Four Year Old Girls Parents Complaining Cause Their Daughter Had To Clean Her Own Piss

The Sun– A schoolgirl disabled after fighting a huge brain tumour wet herself in school — and was forced to clean it up in front of all her classmates. Liberty Rose Finn, four, has been left with incontinence issues due to her cancer. But her callous teacher made her tidy up after herself before making her stand facing a wall for ten minutes. Parents Carl and Dawn Finn were horrified when Liberty and her twin sister Destiny came home from school to tell them of the girl’s humiliation. And they were outraged further after complaining to Church Gresley Infant and Nursery School in Swadlincote, Derbys, just to get a letter saying the incident had been “fully investigated” and “dealt with”. The school also said appropriate action had been taken and the member of staff concerned “deeply regrets what has happened”. The family, from Burton-on-Trent, Staffs, have now hit back over the way the incident was handled. Carl said: “We strongly feel that the school, the board of governors and the education authority are trying to quietly sweep the matter under the carpet. “The teacher wasn’t suspended while the investigation was carried out. We have been told the governors have looked into the matter and they reassure us that our child’s welfare is of paramount importance and that appropriate action has been taken. However, they have not told us what the action was. My wife and I have watched our daughter bravely battle cancer. We have seen her inspire thousands of people. We will not see her humiliated in public. We cannot let this matter go with just a warning.”

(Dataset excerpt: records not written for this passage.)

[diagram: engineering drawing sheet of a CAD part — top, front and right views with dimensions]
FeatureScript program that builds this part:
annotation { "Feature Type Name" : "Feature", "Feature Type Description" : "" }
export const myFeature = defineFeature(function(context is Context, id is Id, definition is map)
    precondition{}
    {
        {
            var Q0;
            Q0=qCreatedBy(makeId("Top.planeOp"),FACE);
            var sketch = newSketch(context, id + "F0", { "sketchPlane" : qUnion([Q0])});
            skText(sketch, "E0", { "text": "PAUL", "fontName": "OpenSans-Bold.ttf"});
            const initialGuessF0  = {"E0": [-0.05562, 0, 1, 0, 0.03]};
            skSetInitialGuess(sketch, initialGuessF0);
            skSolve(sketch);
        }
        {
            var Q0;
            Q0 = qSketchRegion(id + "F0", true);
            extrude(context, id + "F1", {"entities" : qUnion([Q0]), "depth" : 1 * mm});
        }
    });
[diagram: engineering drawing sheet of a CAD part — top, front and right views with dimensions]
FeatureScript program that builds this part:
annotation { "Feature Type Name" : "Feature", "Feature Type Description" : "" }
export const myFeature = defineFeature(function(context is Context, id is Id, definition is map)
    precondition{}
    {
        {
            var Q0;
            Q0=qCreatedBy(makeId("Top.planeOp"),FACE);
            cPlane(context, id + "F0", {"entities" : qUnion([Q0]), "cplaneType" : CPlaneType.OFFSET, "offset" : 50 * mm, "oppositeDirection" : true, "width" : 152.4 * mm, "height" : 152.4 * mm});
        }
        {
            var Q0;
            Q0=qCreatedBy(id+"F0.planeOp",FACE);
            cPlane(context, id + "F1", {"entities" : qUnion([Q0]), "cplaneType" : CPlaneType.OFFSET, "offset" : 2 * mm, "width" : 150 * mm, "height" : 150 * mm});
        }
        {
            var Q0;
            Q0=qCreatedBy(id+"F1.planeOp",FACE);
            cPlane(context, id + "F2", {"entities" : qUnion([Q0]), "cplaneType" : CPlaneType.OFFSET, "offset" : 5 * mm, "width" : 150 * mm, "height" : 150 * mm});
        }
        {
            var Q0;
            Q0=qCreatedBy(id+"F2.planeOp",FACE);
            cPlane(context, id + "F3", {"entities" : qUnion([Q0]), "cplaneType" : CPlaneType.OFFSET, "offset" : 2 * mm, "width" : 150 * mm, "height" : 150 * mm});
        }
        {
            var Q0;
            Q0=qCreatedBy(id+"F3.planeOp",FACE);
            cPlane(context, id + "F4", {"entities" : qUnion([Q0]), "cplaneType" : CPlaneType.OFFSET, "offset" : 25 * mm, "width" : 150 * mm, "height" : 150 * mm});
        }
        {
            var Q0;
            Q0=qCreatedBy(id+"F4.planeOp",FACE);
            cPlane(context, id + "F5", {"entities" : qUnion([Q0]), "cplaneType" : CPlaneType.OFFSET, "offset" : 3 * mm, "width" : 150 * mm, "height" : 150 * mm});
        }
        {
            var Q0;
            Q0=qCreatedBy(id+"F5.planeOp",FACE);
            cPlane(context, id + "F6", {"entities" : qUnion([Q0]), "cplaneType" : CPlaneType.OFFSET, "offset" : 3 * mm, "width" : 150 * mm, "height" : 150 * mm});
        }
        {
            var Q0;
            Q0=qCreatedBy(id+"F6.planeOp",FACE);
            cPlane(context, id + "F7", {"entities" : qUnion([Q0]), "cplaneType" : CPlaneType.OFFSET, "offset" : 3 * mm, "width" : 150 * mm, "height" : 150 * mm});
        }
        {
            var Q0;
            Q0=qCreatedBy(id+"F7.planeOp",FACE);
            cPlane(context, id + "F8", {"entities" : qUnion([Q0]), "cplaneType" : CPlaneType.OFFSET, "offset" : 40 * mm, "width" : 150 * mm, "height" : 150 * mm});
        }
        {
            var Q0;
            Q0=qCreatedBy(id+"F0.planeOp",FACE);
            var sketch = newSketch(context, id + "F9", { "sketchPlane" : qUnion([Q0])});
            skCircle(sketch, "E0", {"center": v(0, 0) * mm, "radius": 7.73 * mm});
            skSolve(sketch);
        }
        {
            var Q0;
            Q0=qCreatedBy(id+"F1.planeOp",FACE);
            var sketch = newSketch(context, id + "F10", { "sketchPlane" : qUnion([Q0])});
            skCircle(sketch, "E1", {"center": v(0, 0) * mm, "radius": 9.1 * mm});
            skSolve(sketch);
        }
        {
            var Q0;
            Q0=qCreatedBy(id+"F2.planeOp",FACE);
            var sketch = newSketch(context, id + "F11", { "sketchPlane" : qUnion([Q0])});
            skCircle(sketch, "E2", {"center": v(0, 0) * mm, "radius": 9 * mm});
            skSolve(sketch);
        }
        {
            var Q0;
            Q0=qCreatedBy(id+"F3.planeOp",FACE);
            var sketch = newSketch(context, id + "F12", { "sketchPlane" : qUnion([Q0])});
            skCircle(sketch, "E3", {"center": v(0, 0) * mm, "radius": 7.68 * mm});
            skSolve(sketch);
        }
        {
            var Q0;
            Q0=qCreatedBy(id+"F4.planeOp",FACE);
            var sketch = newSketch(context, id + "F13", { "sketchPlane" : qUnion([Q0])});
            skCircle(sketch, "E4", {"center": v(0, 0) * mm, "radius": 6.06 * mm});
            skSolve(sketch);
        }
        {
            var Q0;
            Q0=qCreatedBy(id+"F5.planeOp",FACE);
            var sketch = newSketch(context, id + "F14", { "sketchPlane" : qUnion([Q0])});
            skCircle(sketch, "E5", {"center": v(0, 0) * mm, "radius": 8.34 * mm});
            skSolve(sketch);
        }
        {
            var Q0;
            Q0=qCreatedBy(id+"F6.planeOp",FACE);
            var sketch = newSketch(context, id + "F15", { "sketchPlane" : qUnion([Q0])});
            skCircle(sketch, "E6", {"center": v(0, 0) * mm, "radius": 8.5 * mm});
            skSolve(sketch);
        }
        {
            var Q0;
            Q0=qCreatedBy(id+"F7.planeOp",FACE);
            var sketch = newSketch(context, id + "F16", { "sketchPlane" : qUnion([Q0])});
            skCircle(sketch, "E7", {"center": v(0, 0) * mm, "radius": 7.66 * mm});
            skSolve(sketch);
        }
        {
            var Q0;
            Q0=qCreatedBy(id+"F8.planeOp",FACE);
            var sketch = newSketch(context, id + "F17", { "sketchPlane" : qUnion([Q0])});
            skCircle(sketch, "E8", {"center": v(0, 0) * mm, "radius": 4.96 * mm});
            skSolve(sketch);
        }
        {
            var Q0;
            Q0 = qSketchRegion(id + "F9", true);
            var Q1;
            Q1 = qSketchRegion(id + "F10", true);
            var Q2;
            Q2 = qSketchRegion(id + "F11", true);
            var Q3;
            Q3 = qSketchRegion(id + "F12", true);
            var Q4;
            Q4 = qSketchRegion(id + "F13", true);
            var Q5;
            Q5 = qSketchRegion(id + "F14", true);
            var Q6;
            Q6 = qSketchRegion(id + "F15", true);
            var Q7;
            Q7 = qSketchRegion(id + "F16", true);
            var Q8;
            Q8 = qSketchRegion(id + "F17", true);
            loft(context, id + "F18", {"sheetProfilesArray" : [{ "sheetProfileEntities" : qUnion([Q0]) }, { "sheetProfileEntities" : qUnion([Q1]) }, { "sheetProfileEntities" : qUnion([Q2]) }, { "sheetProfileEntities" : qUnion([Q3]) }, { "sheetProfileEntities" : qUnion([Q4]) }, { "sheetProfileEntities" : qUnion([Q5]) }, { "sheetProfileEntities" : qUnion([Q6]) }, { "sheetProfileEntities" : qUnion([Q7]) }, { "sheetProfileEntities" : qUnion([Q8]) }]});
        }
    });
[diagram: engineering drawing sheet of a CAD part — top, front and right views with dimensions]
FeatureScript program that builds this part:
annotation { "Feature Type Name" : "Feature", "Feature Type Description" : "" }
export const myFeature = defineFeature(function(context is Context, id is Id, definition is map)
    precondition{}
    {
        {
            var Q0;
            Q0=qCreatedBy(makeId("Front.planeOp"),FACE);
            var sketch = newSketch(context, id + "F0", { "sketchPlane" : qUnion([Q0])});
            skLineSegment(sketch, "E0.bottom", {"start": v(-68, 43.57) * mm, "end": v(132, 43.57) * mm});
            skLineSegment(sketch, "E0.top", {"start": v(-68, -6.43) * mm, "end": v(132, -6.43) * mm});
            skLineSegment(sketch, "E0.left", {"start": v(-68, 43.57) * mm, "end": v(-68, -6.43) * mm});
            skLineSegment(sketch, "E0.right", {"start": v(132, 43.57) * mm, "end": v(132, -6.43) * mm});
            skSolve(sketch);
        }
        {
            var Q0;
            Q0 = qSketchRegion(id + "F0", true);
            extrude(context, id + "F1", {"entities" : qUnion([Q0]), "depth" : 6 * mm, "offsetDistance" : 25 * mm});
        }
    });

I have no memories of anything beyond the age of 6. Literally the first memory I have is somewhere in Kindergarten. Anything beyond that is just history. That being said, I’m pretty sure I peed my pants til I turned 6. I’m also pretty sure that until I turned 6, I had to clean my own piss when I was out in public. You’re 4, that’s dandy and all, but are you going to go your whole life playing the cancer card? When you’re home, you can pee anywhere you want. The kitchen, your bed, your mom’s bed, the whole house is a bigass toilet when you’re 4. But strap on your Hello Kitty briefcase and say bye to your butch mom, you have to pee where people tell you to pee. Otherwise people are going to treat you like the cancer patient you are, all your life. Gees I thought the doctors fixed your brain.